◆ **TASK REQUIREMENTS**
Reproduce all the data, character for character.
::::
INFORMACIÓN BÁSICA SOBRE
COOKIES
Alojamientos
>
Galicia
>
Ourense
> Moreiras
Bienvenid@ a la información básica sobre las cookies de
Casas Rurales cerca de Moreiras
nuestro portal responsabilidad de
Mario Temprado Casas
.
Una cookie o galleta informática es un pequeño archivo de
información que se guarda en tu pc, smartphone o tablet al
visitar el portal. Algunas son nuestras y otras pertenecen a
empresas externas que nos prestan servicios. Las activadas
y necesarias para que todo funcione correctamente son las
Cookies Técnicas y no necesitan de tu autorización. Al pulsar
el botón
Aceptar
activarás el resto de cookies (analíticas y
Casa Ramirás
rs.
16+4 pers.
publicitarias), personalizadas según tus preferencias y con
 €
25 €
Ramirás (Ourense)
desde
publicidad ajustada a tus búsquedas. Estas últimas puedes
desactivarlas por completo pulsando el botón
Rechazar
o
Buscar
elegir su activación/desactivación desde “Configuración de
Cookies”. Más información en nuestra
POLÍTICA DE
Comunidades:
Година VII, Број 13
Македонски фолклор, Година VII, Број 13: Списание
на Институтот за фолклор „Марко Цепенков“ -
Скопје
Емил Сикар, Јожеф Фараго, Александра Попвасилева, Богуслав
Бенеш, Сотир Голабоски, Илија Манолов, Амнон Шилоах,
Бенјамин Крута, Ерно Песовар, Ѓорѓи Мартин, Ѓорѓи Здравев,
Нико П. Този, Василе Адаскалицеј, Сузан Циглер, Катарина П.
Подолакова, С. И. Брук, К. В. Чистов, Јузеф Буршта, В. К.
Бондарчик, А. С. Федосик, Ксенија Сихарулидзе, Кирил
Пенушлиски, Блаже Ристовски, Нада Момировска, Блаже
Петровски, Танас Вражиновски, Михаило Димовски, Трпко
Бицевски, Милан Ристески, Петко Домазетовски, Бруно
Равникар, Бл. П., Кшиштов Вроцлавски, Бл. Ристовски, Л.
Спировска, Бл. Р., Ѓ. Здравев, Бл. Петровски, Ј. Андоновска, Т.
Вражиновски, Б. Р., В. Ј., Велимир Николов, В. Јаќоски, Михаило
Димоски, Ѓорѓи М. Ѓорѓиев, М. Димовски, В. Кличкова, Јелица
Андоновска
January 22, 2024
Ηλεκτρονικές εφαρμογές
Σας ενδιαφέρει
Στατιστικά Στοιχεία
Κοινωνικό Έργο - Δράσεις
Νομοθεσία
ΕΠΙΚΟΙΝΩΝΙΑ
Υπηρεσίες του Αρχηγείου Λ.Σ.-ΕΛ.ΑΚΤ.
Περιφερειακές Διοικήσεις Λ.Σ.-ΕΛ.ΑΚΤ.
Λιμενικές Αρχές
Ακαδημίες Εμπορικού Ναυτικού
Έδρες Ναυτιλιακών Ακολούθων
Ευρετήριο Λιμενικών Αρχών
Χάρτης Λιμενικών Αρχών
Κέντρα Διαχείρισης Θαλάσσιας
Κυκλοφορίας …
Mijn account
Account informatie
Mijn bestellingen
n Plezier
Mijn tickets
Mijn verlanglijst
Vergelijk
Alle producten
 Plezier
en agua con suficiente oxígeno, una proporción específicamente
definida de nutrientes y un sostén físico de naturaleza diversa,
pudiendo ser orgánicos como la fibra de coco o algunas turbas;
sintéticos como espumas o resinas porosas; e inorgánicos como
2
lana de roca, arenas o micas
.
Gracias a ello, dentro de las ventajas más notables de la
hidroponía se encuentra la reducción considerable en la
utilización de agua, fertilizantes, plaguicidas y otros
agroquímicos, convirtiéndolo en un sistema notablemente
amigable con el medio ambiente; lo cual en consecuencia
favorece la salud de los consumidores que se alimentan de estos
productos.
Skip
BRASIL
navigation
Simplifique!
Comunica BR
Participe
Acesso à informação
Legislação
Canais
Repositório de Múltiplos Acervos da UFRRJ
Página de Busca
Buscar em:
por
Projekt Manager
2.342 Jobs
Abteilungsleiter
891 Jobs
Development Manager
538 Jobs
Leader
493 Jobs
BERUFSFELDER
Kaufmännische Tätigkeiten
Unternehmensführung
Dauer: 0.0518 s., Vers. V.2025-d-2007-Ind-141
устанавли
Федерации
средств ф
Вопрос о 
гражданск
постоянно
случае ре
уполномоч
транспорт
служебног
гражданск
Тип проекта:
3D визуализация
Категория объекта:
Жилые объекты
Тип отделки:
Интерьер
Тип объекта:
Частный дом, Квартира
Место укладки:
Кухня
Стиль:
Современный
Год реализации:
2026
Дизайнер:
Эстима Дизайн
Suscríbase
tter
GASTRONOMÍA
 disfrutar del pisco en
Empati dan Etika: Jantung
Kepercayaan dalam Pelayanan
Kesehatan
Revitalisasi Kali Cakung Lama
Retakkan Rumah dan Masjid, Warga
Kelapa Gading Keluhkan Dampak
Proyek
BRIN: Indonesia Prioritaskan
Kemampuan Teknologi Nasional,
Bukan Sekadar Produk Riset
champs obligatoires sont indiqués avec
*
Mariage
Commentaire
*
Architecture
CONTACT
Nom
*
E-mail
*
::::
◆ **SOLUTION TO THIS TASK**
INFORMACIÓN BÁSICA SOBRE
COOKIES
Alojamientos
>
Galicia
>
Ourense
> Moreiras
Bienvenid@ a la información básica sobre las cookies de
Casas Rurales cerca de Moreiras
nuestro portal responsabilidad de
Mario Temprado Casas
.
Una cookie o galleta informática es un pequeño archivo de
información que se guarda en tu pc, smartphone o tablet al
visitar el portal. Algunas son nuestras y otras pertenecen a
empresas externas que nos prestan servicios. Las activadas
y necesarias para que todo funcione correctamente son las
Cookies Técnicas y no necesitan de tu autorización. Al pulsar
el botón
Aceptar
activarás el resto de cookies (analíticas y
Casa Ramirás
rs.
16+4 pers.
publicitarias), personalizadas según tus preferencias y con
 €
25 €
Ramirás (Ourense)
desde
publicidad ajustada a tus búsquedas. Estas últimas puedes
desactivarlas por completo pulsando el botón
Rechazar
o
Buscar
elegir su activación/desactivación desde “Configuración de
Cookies”. Más información en nuestra
POLÍTICA DE
Comunidades:
Година VII, Број 13
Македонски фолклор, Година VII, Број 13: Списание
на Институтот за фолклор „Марко Цепенков“ -
Скопје
Емил Сикар, Јожеф Фараго, Александра Попвасилева, Богуслав
Бенеш, Сотир Голабоски, Илија Манолов, Амнон Шилоах,
Бенјамин Крута, Ерно Песовар, Ѓорѓи Мартин, Ѓорѓи Здравев,
Нико П. Този, Василе Адаскалицеј, Сузан Циглер, Катарина П.
Подолакова, С. И. Брук, К. В. Чистов, Јузеф Буршта, В. К.
Бондарчик, А. С. Федосик, Ксенија Сихарулидзе, Кирил
Пенушлиски, Блаже Ристовски, Нада Момировска, Блаже
Петровски, Танас Вражиновски, Михаило Димовски, Трпко
Бицевски, Милан Ристески, Петко Домазетовски, Бруно
Равникар, Бл. П., Кшиштов Вроцлавски, Бл. Ристовски, Л.
Спировска, Бл. Р., Ѓ. Здравев, Бл. Петровски, Ј. Андоновска, Т.
Вражиновски, Б. Р., В. Ј., Велимир Николов, В. Јаќоски, Михаило
Димоски, Ѓорѓи М. Ѓорѓиев, М. Димовски, В. Кличкова, Јелица
Андоновска
January 22, 2024
Ηλεκτρονικές εφαρμογές
Σας ενδιαφέρει
Στατιστικά Στοιχεία
Κοινωνικό Έργο - Δράσεις
Νομοθεσία
ΕΠΙΚΟΙΝΩΝΙΑ
Υπηρεσίες του Αρχηγείου Λ.Σ.-ΕΛ.ΑΚΤ.
Περιφερειακές Διοικήσεις Λ.Σ.-ΕΛ.ΑΚΤ.
Λιμενικές Αρχές
Ακαδημίες Εμπορικού Ναυτικού
Έδρες Ναυτιλιακών Ακολούθων
Ευρετήριο Λιμενικών Αρχών
Χάρτης Λιμενικών Αρχών
Κέντρα Διαχείρισης Θαλάσσιας
Κυκλοφορίας …
Mijn account
Account informatie
Mijn bestellingen
n Plezier
Mijn tickets
Mijn verlanglijst
Vergelijk
Alle producten
 Plezier
en agua con suficiente oxígeno, una proporción específicamente
definida de nutrientes y un sostén físico de naturaleza diversa,
pudiendo ser orgánicos como la fibra de coco o algunas turbas;
sintéticos como espumas o resinas porosas; e inorgánicos como
2
lana de roca, arenas o micas
.
Gracias a ello, dentro de las ventajas más notables de la
hidroponía se encuentra la reducción considerable en la
utilización de agua, fertilizantes, plaguicidas y otros
agroquímicos, convirtiéndolo en un sistema notablemente
amigable con el medio ambiente; lo cual en consecuencia
favorece la salud de los consumidores que se alimentan de estos
productos.
Skip
BRASIL
navigation
Simplifique!
Comunica BR
Participe
Acesso à informação
Legislação
Canais
Repositório de Múltiplos Acervos da UFRRJ
Página de Busca
Buscar em:
por
Projekt Manager
2.342 Jobs
Abteilungsleiter
891 Jobs
Development Manager
538 Jobs
Leader
493 Jobs
BERUFSFELDER
Kaufmännische Tätigkeiten
Unternehmensführung
Dauer: 0.0518 s., Vers. V.2025-d-2007-Ind-141
устанавли
Федерации
средств ф
Вопрос о 
гражданск
постоянно
случае ре
уполномоч
транспорт
служебног
гражданск
Тип проекта:
3D визуализация
Категория объекта:
Жилые объекты
Тип отделки:
Интерьер
Тип объекта:
Частный дом, Квартира
Место укладки:
Кухня
Стиль:
Современный
Год реализации:
2026
Дизайнер:
Эстима Дизайн
Suscríbase
tter
GASTRONOMÍA
 disfrutar del pisco en
Empati dan Etika: Jantung
Kepercayaan dalam Pelayanan
Kesehatan
Revitalisasi Kali Cakung Lama
Retakkan Rumah dan Masjid, Warga
Kelapa Gading Keluhkan Dampak
Proyek
BRIN: Indonesia Prioritaskan
Kemampuan Teknologi Nasional,
Bukan Sekadar Produk Riset
champs obligatoires sont indiqués avec
*
Mariage
Commentaire
*
Architecture
CONTACT
Nom
*
E-mail
*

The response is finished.